# Reading text:
-.-.-

Over the course of two years, I sent him a few long letters that took me months to write, giving him all these reasons to blame me, just so he would give me a second chance. That’s how much I believed that I was the only one to blame. He never responded. He just let me take all the blame. Just because he’s my Twin Flame doesn’t mean he’s not a stubborn asshole. People think that their Twin Flames are magical beings and perfect in every way. Wrong! They’re just people: They’re human beings with flaws, insecurities, and emotional problems like everybody else in this world.
In the summer of 2013, when the pain I felt from the connection was so unrelenting, intense, and sharp, as if somebody were repeatedly stabbing me in the heart with a dagger, I performed a “Love & Beauty” spell on myself. I used the power of magick to make me love me. The spell was powerful and unbelievably effective. I felt as if it was just what I needed to heal my life at that point in time. It is one of my favorite spells I’ve ever concocted. It changed my life. I used the energy of the universe to help me love myself and see myself as beautiful, inside and out.
Within one month, I started to see the true beauty in myself and who I was as a woman. And once I loved me and thought of myself as an empowered queen, not a princess who needed a prince or a knight in shining armor, I stopped blaming myself for what had caused my separation with my twin. We were both to blame. I may have run from him, but he just let me go. He never fought for us. It wasn’t just me. It takes two people to destroy a relationship. I have fully admitted to my role in the destruction. What’s done is done.

-.-.-

# Supplied entries:
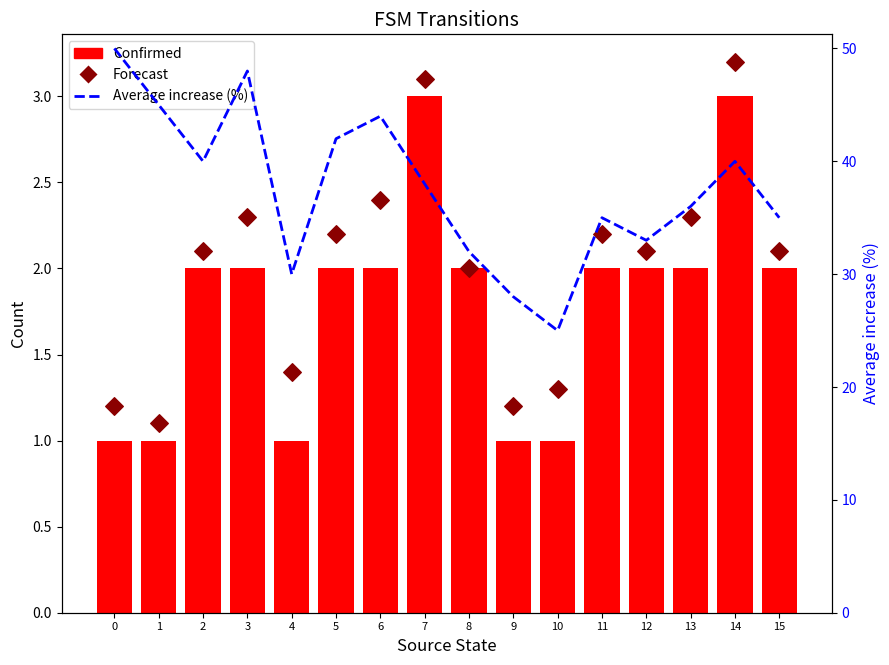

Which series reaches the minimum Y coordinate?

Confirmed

-.-.-

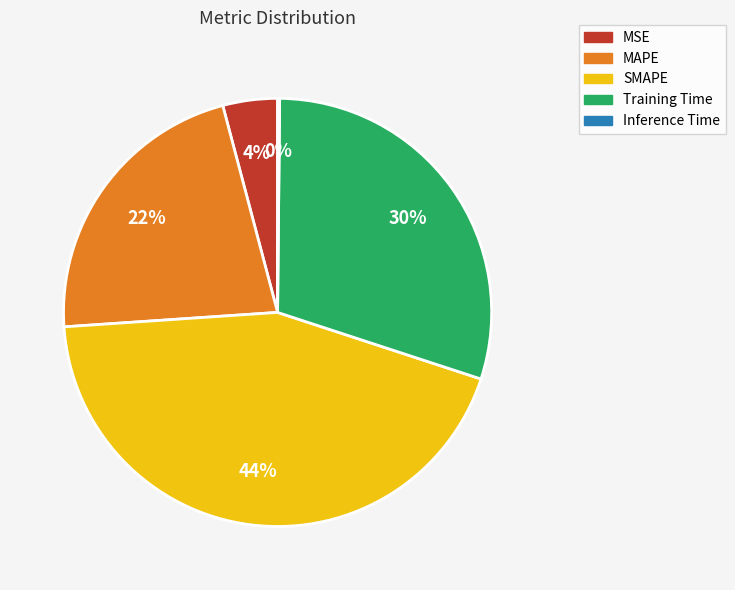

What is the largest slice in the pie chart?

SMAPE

-.-.-

# To do:
**a.** Answer these questions from the Twin Flame text:
(i) Over how many years did the writer send the long letters?
(ii) In what season and year did the writer perform the "Love & Beauty" spell?
(iii) Within what span of time after the spell did the writer begin to see the true beauty in herself?
**b.** Proceed with the Twin Flame text, writing what comes next after "What's done is done."
You can work without the entries, since nothing here depends on them.

# Results of the exercise:
**a.**
(i) Two years
(ii) The summer of 2013
(iii) Within one month

**b.**
I’ve talked to several people in recent months who are separated from their Twin Flame. They all blame themselves for the pain they have caused themselves and their twin; they all blame themselves that they’re not together. One woman told me “He was sunshine to everyone he encountered. Now he’s dead. He hides. He doesn’t create beauty anymore. I felt like we killed each other.” I experienced this as well with mine. It did feel as if we had destroyed each other just by meeting.
In the blackness of night as I lay in my bed, I could feel his pain through the energetic cords linking my soul to his, and it killed me, because I thought I was the reason. I felt so bad all the time and never realized why that pain and suffering would never dissipate. I lived in a constant state of guilt and severe regret.
I felt as if our connection permanently damaged him. I would see pictures of him through mutual friends’ pages, and he had stopped smiling the way that he used to. There was no more light behind his eyes, no more sparkle. Something had died inside of him. And I lived with the regret that he ever had to meet such a damaged person as myself. Somebody who had always been grinning and laughing, bursting with energy and life, had become a shell of himself. It’s been two years since our separation, and I have yet to see that big grin return. The last pictures I saw of him and his girlfriend, his smile is hardly a smile, and his eyes are glazed over.
When Twin Flames or even soul mates meet, individual karmic issues come to the surface so they can be healed. Oh, you have issues with your mom! Well guess what, your twin is going to show you love in the same way your mom did, or she’s going to remind you in some way of your mom. And in a past life, your twin may have even been your mom. Weird, right? When that emotional karma rears its ugly head, it causes chaos and pain within our souls. As it’s supposed to. That’s all part of the process of clearing and healing our karma.
I want to make this perfectly clear to everybody who is dealing with a Twin Flame/soul mate connection, YOU ARE NOT TO BLAME. You need to realize that their connection to you is actually helping them. Their hurt is not because of you, even though it feels like it. Their hurt stems from ancient wounds of loss, heartbreak, abandonment, betrayal, etc. Why do you think Twin Flame and soul mate “Runners” can’t handle these relationships and get the hell out of Dodge as fast as they can! This is why.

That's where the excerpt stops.